• PROVIDED PASSAGE:
Sitting down and enjoying a nice meal with someone often puts the relationship on a different level. The conversation is often more relaxed, and the individuals can get to know one another on a deeper level. Many investors see their financial advisor primarily at their advisor’s offices, although sometimes they go out to eat and enjoy a meal with their advisor. Some investor segments are more likely than others to join their financial advisor for a meal. Besides dining out, there are also many other activities that an advisor can invite their clients to, which may or may not enhance their relationship with their client.
Just over half of investors, 58 percent, have never had lunch or dinner with their financial advisor, according to recent research from Spectrem Group. Gen X investors are the least likely to have dined with their financial advisor, with 62 percent never having eaten with their financial advisor. Investors with a net worth between $500,000-$1 million have also not had the pleasure of dining with their financial advisor, with 79 percent indicating they have not ever had lunch or dinner with their advisor. As wealth increases, so does the likelihood of eating out with an advisor at least annually.

• TASKS:
A. According to the passage on investors dining with their financial advisors, which generation of investors is least likely to have eaten with their advisor?
B. Please continue the passage on investors dining with their financial advisors, picking up right after its final sentence.

• SUPPLIED ENTRIES:
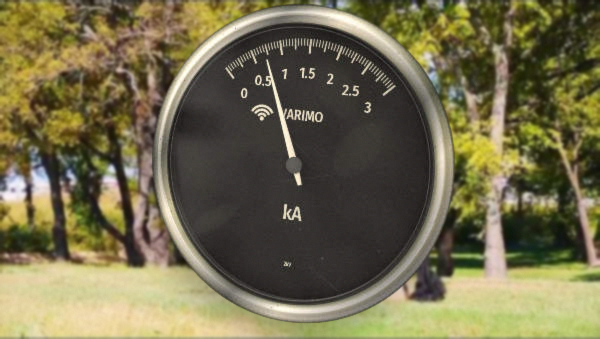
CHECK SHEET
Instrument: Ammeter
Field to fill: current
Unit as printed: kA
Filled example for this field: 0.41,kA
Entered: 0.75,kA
==
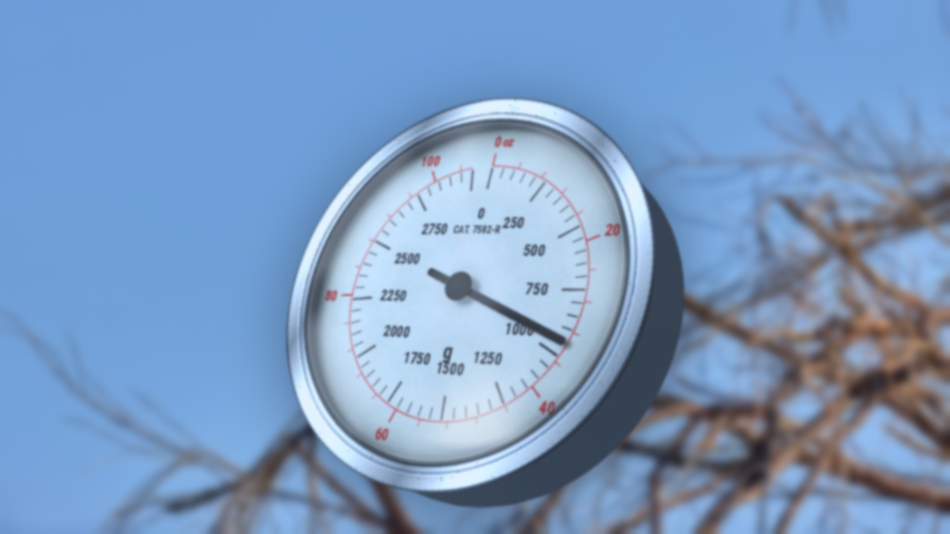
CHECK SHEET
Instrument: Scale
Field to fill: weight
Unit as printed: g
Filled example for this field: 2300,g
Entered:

• RESPONSES:
A. Gen X investors

B.
Among the 42 percent of investors that have dined with their financial advisor, the most common frequency of this occurring is once a year. This is not surprising given advisors often have a more in-depth review of an investor’s financial plan or wealth management on an annual basis. The next most common frequency of going out to eat with an advisor is less often than once a year. Eleven percent of investors have lunch or dinner with their advisor on a quarterly basis, while only 3 percent dine with their advisor once a month. Millennials are far more likely than other age segments to share a meal with their advisor, and 14 percent of Millennials dine with their financial advisor on a monthly basis, which is more than twice the percentage of any other age segment.
An advisor may often invite their client to share a meal in order to get to know the client better, but there are many other events that advisors invite clients to outside of dining. A quarter of investors have been invited to a client appreciation event. Sometimes these events can include a meal, but it is not the same as having a private dining experience. Twenty percent of investors have also been invited to a seminar. These events allow for the financial advisor to provide financial education to a large number of clients at the same time. Sports games are a type of event that 14 percent of advisors invite their clients to. This is especially utilized if the advisor and client share a passion for the same sport, or the same team.
All of these activities are meant to continue to develop the relationship between the advisor and the client. Nearly half, 48 percent, of investors indicate that their advisor inviting them to events significantly or somewhat deepens their relationship with the advisor. In contrast, 52 percent of investors feel that being invited to events by their advisor has no impact on their relationship with their advisor, positively or negatively.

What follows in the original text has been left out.